Of de Verschikking Van De Zieke Juf, met een invalkracht voor de klas?

 

Veranderingen zijn vaak moeilijk en in het hoofd van een kind met autisme kan dat leiden tot kortsluiting. In sommige gevallen kan dat dan maar één kant op, en dat is er uit – en wel met een explosie!

 

Kasten, deuren, broodtrommels, brillen – alles moet het dan ontgelden.

 

En tja, dat is verdomde lastig, want je kunt nu eenmaal niet alles voorspellen in het leven. Je kunt niet alles dichtplannen, hoe erg je dat ook probeert. Het leven is wat er gebeurt terwijl je andere plannen maakt, was het niet?

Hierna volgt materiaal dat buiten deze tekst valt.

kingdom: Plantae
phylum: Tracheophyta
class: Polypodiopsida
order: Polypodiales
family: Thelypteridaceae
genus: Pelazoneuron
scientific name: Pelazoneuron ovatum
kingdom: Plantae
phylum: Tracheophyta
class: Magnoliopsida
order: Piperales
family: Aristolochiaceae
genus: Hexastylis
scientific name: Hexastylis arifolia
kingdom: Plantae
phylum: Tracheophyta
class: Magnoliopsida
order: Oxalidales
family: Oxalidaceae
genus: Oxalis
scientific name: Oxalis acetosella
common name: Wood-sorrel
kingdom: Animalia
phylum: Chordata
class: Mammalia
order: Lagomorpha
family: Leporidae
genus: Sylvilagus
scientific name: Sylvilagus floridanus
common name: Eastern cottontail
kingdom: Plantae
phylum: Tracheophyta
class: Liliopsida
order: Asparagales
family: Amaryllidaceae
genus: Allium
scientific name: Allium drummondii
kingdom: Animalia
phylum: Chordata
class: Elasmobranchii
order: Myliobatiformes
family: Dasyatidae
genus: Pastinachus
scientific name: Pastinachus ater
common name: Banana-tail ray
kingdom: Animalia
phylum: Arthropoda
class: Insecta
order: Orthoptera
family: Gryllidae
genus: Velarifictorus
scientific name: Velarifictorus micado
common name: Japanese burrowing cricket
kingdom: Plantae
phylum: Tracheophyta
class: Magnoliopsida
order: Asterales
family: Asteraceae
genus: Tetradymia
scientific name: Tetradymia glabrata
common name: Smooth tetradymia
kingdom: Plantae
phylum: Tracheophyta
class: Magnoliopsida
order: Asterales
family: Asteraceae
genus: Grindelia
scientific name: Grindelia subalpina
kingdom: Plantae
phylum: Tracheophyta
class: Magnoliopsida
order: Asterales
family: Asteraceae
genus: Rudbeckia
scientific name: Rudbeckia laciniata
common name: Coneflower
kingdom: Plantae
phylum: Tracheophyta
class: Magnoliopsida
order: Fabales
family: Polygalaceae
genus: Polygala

Natuurlijk wil je het leven zo overzichtelijk en veilig mogelijk maken voor je kind. Maar uiteindelijk wil je óók dat je kind flexibel wordt! Hoe gemakkelijk dat gaat (of niet) ligt ook aan het stress- en tolerantieniveau van je kind. Maar misschien kun je het volgende eens proberen: plan uitzonderingen in.

 

Huh? Uitzonderingen inplannen? Dat kan toch niet, daar zijn het toch juist uitzonderingen voor?

 

Ja, maar dat weet je kind niet. 😉

 

Allereerst: het is nodig dat je een strategie hebt. Je bent een wolvenmoeder of je bent het niet!

Bedenk zo’n drie dingen die je plant als ongeplande leuke dingen die ‘gewoon gebeuren. Zoals een ijsje halen, of langs de McDrive voor een milkshake. Benoem dat hardop: “Oh kijk, dat hadden we niet gepland, maar het is okee. Deze dingen gebeuren.” Je kunt er zelfs even je schouders bij ophalen!

Plan daarna een drietal dingen in die neutraal zijn, die anders lopen. Denk aan een andere kleur beker op tafel, of bestek dat verkeerd om ligt. Reageer met een luchtig “Oh kijk, dat hadden we niet gepland, maar het is okee. Deze dingen gebeuren.”

Zo bouw je tolerantie op voor wanneer er echt een keer iets vervelends gebeurt: “Tja, niet gepland, maar het is okee. Deze dingen gebeuren.”

Natuurlijk mag je daarbij best de gevoelens van je kind erkennen! Boos is boos, en dat is helemaal okee. “Ja, je bent boos, en nee, dit is niet gepland. Maar het is okee en het komt goed. Deze dingen gebeuren.”

 

Natuurlijk heb je niet van de ene op de andere dag tolerantie voor verandering opgebouwd. En het is én blijft belangrijk om juist ook de positieve veranderingen te benoemen. Zo wordt verandering niet steeds weer gekoppeld aan een negatieve emotie. Blijf dus ook die positieve ‘toevalstreffers’ organiseren, juist wanneer er een paar keer achter elkaar een vervelende verandering geweest is. 

 

En gaat toch broodbak #5 of bril #12 er aan? Het is okee. Deze dingen gebeuren, mama.